_TASK OBJECTIVE_
If pictures appear, leave them out, and return exactly the lines from the one holding "подарок маме" through the last line of the listing below.

_ENTRIES SUPPLIED_

•••

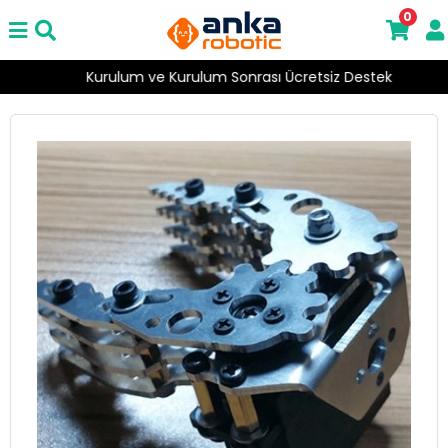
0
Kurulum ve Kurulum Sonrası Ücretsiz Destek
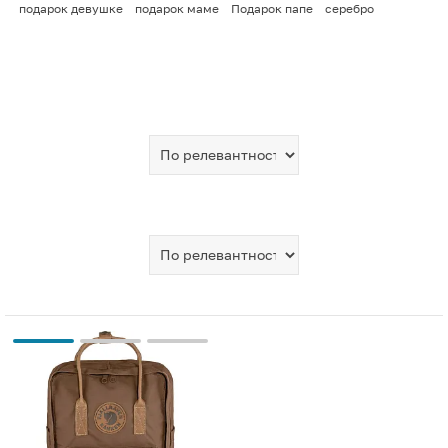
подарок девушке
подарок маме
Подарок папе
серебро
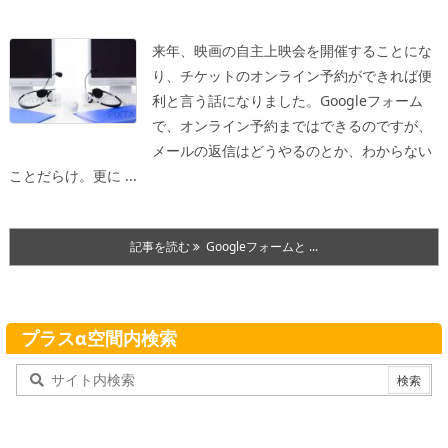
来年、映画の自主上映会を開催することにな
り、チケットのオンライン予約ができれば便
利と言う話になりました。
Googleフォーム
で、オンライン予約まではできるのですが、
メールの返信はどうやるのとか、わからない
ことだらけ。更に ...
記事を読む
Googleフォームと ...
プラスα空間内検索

•••

_ANSWER SECTION_
подарок маме
Подарок папе
серебро
来年、映画の自主上映会を開催することにな
り、チケットのオンライン予約ができれば便
利と言う話になりました。
Googleフォーム
で、オンライン予約まではできるのですが、
メールの返信はどうやるのとか、わからない
ことだらけ。更に ...
記事を読む
Googleフォームと ...
プラスα空間内検索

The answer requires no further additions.